The municipality of Tlajomulco, run by the liberal Citizen’s Movement, has the most transparent government in all of Mexico, according to the latest study by non-governmental organization Citizens for Transparent Municipalities (Cimtra).

The Tlajomulco government became the first to receive a perfect score of 100 in the assessment conducted in May, up from 94.4 in last year’s ranking, in which it was also judged the most transparent in the country. Transparency is considered one of the most necessary and effective means of fighting the corruption that pervades many aspects of society and significantly undermines democracy in Mexico.

“Being the most transparent municipality in Mexico is not a matter of resources; it is a matter of will. We reaffirm our commitment to the citizens,” Tlajomulco Mayor Isamel del Toro wrote on Twitter.
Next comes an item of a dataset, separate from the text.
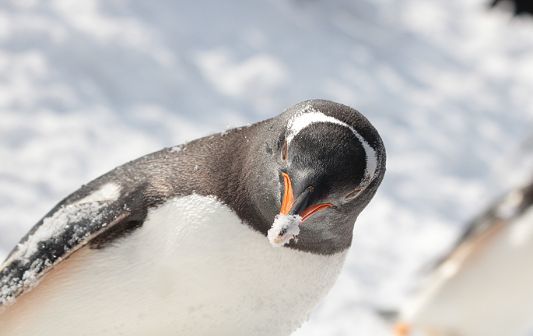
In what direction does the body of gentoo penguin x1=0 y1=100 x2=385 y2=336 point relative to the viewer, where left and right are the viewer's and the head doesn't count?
facing the viewer and to the right of the viewer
The Guadalajara metropolitan area proved the most transparent in Mexico, with Zapopan ranked second with a score of 96.1, Guadalajara ranked fourth with 83.8 and Tlaquepaque fifth with 73.3. The border city of Ciudad Juarez, until recently the most dangerous place in Mexico, was ranked the third most transparent municipality.

Despite being the most indebted municipality in all of Mexico, Guadalajara’s score has risen by 8.4 points since the 2012 evaluation. Tonala let the metropolitan area down, failing the evaluation with a low grade of just 32 points, while nearby El Salto received only 15 points – the worst rating in Mexico. Elsewhere in Jalisco, Chapala and Zapotlanejo also failed the evaluation, while Tamazula’s rating plummeted from 77.2 to a lowly 18.

Cimtra has been evaluating transparency in the most populous municipalities across Mexico since 2008. Nine municipalities, representing 61 percent of the state population, were evaluated in Jalisco this year. However, many of those not evaluated have much worse transparency records than the more populous municipalities that comprise the metropolitan area.

A study by former National Action Party (PAN) deputy Gustavo Gonzalez Hernandez showed that 36 of Jalisco’s 125 municipalities are violating the Public Information Act by not publishing certain information on their websites. Since 2005, all municipal governments are required by law to publish information including their annual budgets, salaries and travel expenses, but few in Jalisco fully comply, with the least transparent typically being the smallest municipalities with the lowest budgets.